Interview with Monica Youn
by Kyle Keymaram '14
Monica Youn is a poet and a lawyer. She has written numerous political articles for the Los Angeles Times, the Huffington Post, and Slate. Her poems have been published in the New Yorker, Gulf Coast, and the Paris Review. Her collection of poems, Ignatz, was a finalist for the 2010 National Book Award in Poetry.
Monica came to Bennington as a visiting professor at the beginning of this term. She is currently teaching two poetry classes: Reading and Writing Poetry: The Poet’s Toolkit and Modernist Monuments: Yeats, Pound and Eliot.
KK: What where your initial impressions of Bennington before you came to teach here? Have your opinions changed now that you have had some time to acclimate to your surroundings and get to know the students?
MY: I have a number of friends who have taught here in the past and a number of friends who teach here now, so I tried to get a good sense beforehand about what my experience here was going to be like. I had heard that Bennington students are very enthusiastic and are willing to do a lot of work, but I am now completely convinced that students wouldn’t be attending this particular school if they weren’t willing to put in the hours and do good, hard work.
KK: You are currently teaching a poetry class called “Modernist Monuments: Yeats, Pound, and Elliot.” When did your relationship with Modernist literature begin? What has drawn you toward it? Do these various writers – Yeats, Pound, and Eliot – influence or help to inform your own work as a poet?
MY: I did my masters degree in twentieth century literature with a concentration on Modernist poetry, but I did my masters thesis on Joyce.
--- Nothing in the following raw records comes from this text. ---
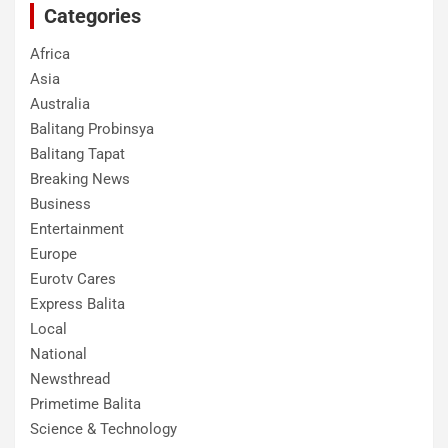
Categories
Africa
Asia
Australia
Balitang Probinsya
Balitang Tapat
Breaking News
Business
Entertainment
Europe
Eurotv Cares
Express Balita
Local
National
Newsthread
Primetime Balita
Science & Technology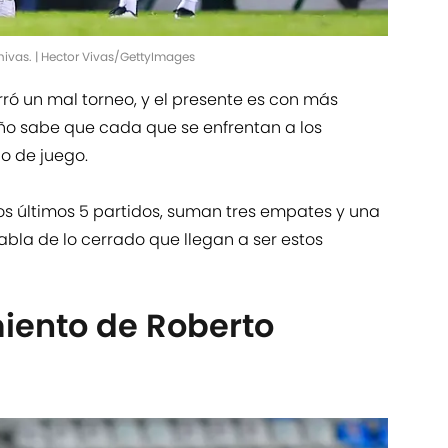
ivas. | Hector Vivas/GettyImages
rró un mal torneo, y el presente es con más
ño sabe que cada que se enfrentan a los
no de juego.
os últimos 5 partidos, suman tres empates y una
abla de lo cerrado que llegan a ser estos
iento de Roberto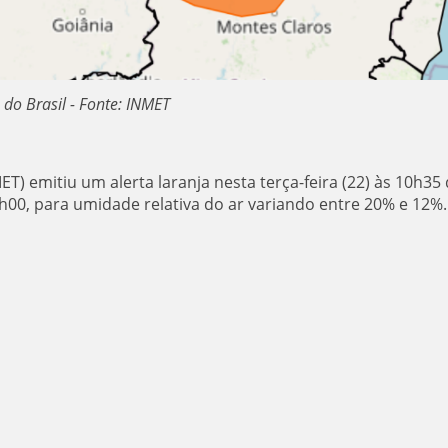
 do Brasil - Fonte: INMET
T) emitiu um alerta laranja nesta terça-feira (22) às 10h35
h00, para umidade relativa do ar variando entre 20% e 12%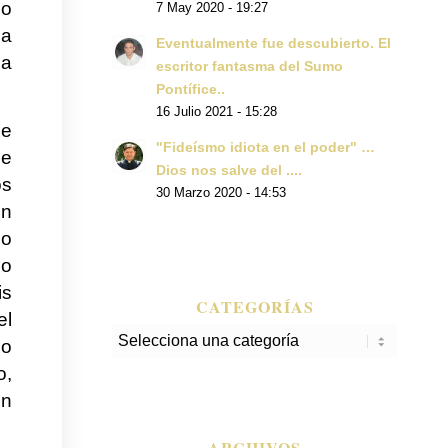
io
7 May 2020 - 19:27
sa
Eventualmente fue descubierto. El
 a
escritor fantasma del Sumo
Pontífice..
16 Julio 2021 - 15:28
ce
"Fideísmo idiota en el poder" …
Le
Dios nos salve del ....
os
30 Marzo 2020 - 14:53
un
ho
so
is
CATEGORÍAS
el
Categorías
so
o,
ún
ARCHIVOS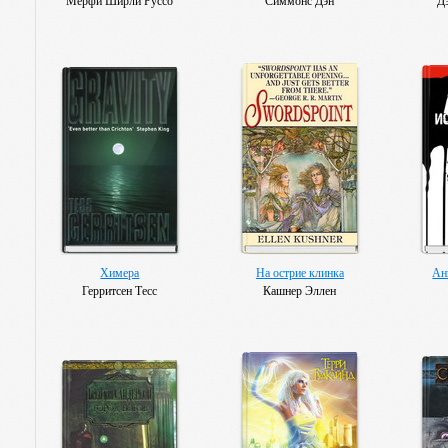
Мерфи Ширли Руссо
Симмонс Дэн
Д
Химера
На острие клинка
Ан
Герритсен Тесс
Кашнер Эллен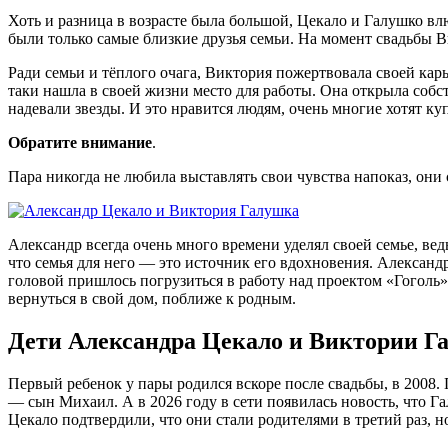
Хоть и разница в возрасте была большой, Цекало и Галушко влю
были только самые близкие друзья семьи. На момент свадьбы В
Ради семьи и тёплого очага, Виктория пожертвовала своей ка
таки нашла в своей жизни место для работы. Она открыла собс
надевали звезды. И это нравится людям, очень многие хотят ку
Обратите внимание
.
Пара никогда не любила выставлять свои чувства напоказ, они
Александр всегда очень много времени уделял своей семье, вед
что семья для него — это источник его вдохновения. Александр
головой пришлось погрузиться в работу над проектом «Гоголь»
вернуться в свой дом, поближе к родным.
Дети Александра Цекало и Виктории Г
Первый ребенок у пары родился вскоре после свадьбы, в 2008.
— сын Михаил. А в 2026 году в сети появилась новость, что Га
Цекало подтвердили, что они стали родителями в третий раз, но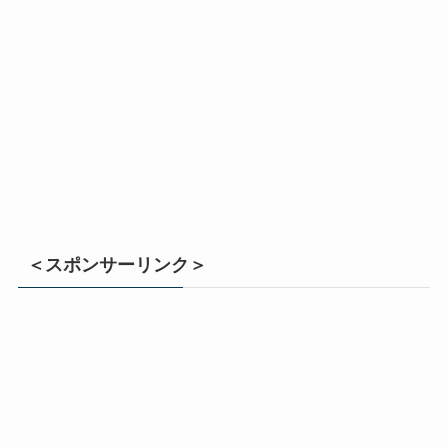
＜スポンサーリンク＞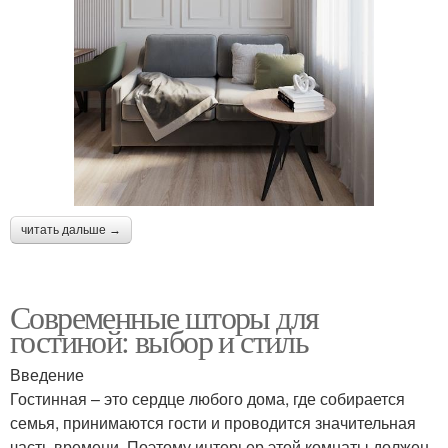
читать дальше →
Современные шторы для
гостиной: выбор и стиль
Введение
Гостинная – это сердце любого дома, где собирается
семья, принимаются гости и проводится значительная
часть времени. Поэтому интерьер этой комнаты должен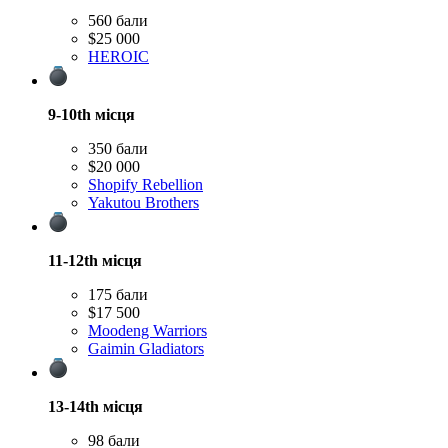
560 бали
$25 000
HEROIC
9-10th
місця
350 бали
$20 000
Shopify Rebellion
Yakutou Brothers
11-12th
місця
175 бали
$17 500
Moodeng Warriors
Gaimin Gladiators
13-14th
місця
98 бали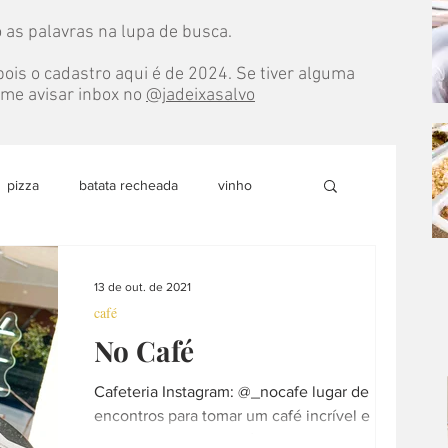
 as palavras na lupa de busca.
ois o cadastro aqui é de 2024. Se tiver alguma
e me avisar inbox no
@jadeixasalvo
pizza
batata recheada
vinho
do
marmita
pão
doce
13 de out. de 2021
café
No Café
able
sobremesa
loja colaborativa
Cafeteria Instagram: @_nocafe lugar de
encontros para tomar um café incrível e
culinária internacional
árabe
comer delicias inigualáveis Funcionamento: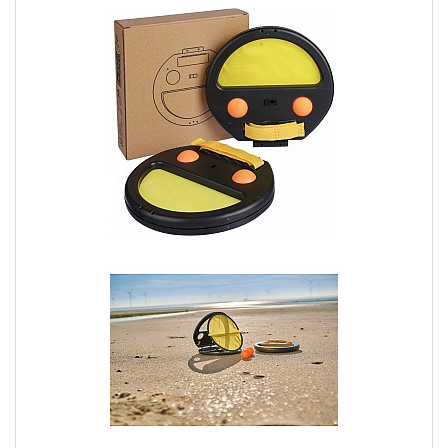
3.1 Scegli Yesmarket!
Quando si tratta di giochi estivi personalizzati, è fondamentale
trovare un fornitore affidabile. Yesmarket vanta una lunga
esperienza nel settore che offre un servizio clienti sempre a tua
disposizione in ogni fase dell’ordine.
3.2 Personalizzazione e Budget
Prima di effettuare un acquisto, considera il livello di
personalizzazione desiderato e stabilisci un budget adeguato. La
personalizzazione può variare dal logo stampato alle grafiche
elaborate. Non esitare a richiedere un preventivo dettagliato in
modo da poter valutare se il costo dei giochi personalizzati
rientra nel tuo budget.
Con i giochi estivi personalizzati, potrai offrire un'esperienza di
gioco unica e coinvolgente al tuo pubblico. Scegli giochi adatti
alle diverse fasce di età e personalizzali con il tuo logo. Non solo
avrai un'opportunità di divertimento estivo, ma promuoverai
anche il tuo brand in modo efficace.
All three of these poets are influential to me in rather complicated ways. Yeats is obviously the great music maker –the fluency of his rhetoric is very attractive, but I’m still a little suspicious of him at times. Pound is the great entrepreneur and, as I tell my students, he is both the most influential and the least read of any major poet writing in English in the twentieth century. All of us are living in Pound’s world, but none of us read him! It’s sort of funny to teach Pound, but when I do I tend to focus more on communicating what he was trying to do as opposed to what he actually did. I’ve always had a strange relationship with Elliot - I find him to be kind of thin and sour. I’m not a religious person and I feel like the religiosity at the end of his life was a bit of a cop out, a sort of turning away from the world. So, in one way or another, all of these poets have managed to influence my work, but it is difficult to say exactly how they have done so.
KK: You are both a lawyer and poet. Do lawyers and poets exist in different realms of thought and expression? In addition to recognizing and being attuned to the nuances of language, are there other commonalities that link these practices?
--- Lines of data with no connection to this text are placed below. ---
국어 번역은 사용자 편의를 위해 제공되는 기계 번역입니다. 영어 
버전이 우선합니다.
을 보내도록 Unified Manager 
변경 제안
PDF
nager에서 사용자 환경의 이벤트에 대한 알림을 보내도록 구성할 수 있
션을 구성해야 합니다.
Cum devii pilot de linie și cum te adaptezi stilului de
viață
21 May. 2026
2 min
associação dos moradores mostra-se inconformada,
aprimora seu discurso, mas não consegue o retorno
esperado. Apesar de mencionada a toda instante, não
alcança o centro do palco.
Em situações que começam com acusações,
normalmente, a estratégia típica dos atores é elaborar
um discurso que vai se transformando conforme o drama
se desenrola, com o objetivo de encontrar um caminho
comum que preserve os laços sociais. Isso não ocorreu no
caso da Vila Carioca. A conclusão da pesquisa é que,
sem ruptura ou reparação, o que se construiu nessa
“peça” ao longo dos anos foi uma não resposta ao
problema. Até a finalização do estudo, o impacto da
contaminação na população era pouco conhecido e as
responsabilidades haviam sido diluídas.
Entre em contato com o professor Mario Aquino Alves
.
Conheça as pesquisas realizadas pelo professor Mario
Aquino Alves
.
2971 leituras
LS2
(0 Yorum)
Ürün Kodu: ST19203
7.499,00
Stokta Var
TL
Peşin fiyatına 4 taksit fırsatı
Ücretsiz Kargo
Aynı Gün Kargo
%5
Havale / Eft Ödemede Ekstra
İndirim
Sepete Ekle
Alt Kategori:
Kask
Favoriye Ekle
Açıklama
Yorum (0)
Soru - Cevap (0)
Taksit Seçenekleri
MY: Both law and poetry are based on the idea of when to employ and when to resist analogical reasoning. The case system in law is based on a process of reasoning from analogy, i.e. this precedent is like this precedent. Now, this can be very attractive, but it can also be very dangerous. If you are going to equate a human being to property, a corporation to a human being, or money to speech, you tend get yourself into all kinds of morally problematic situations. In poetry there is also a suspicion of comparisons being made too easily – some poets can get a little too carried away with the power of their own language and in the process forget about their responsibility to the actual.
KK: In light of my last question: Poe once said, “The principles of the poetic sentiment lie deep within the immortal nature of man, and have little necessary reference to the worldly circumstances which surround him.” Are you inclined to agree or disagree with this statement?
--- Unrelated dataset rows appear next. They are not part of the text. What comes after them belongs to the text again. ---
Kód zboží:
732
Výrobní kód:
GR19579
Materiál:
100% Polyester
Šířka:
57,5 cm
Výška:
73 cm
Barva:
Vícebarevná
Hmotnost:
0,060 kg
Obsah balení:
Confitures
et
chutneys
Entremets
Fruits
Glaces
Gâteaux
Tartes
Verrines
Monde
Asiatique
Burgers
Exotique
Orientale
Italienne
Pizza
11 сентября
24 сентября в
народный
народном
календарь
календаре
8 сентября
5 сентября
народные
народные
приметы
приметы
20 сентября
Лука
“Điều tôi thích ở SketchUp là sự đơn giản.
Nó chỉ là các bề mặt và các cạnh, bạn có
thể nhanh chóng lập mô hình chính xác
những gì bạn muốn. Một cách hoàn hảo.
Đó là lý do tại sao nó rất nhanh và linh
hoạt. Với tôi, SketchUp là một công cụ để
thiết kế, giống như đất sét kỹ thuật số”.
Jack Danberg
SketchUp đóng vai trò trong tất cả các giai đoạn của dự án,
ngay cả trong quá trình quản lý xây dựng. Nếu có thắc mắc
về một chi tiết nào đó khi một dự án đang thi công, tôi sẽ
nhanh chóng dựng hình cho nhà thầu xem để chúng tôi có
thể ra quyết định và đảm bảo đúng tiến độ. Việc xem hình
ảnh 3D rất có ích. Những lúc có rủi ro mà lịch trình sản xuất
MY: I don’t think I can agree with Poe’s statement. I think the statement is the sort of romanticism that I tend to resist in poetry. It’s a pity that the combination of the romanticism of poetry and the capture of poetry by the academy has led to poets being separated from the world. When people ask me what I do, I say that I am a poet, whereas before I said I was a lawyer. The assumption (when I say I’m a poet) is that I’m going to be helpless and incompetent… It’s a pity that poets have allowed themselves to be pushed into that corner. Sir Walter Raleigh, who was both a poet and a lawyer, was surely not incompetent in either realm. Up until the Romantic Movement, the idea that the poet should be a weak creature was not as dominant as it is in culture today.
KK: Someone told me that you were Beyonce’s lawyer… Is this true?
MY: I spent about five years practicing law as an entertainment and media lawyer. I represented Beyonce, Bruce Springsteen, and Bob Dylan. It was kind of interesting…
KK: So where does Beyoncé stand in the pantheon of Modernist literature?
MY: Believe it or not, I think Beyoncé has a lot to do with Modernism. She is someone who has a talent for writing both syncopated and insistent rhythms. She is also someone who has a lot to do with mask making and self-presentation… I think that any Modernist would be happy to claim her.
This interview has been edited for clarity.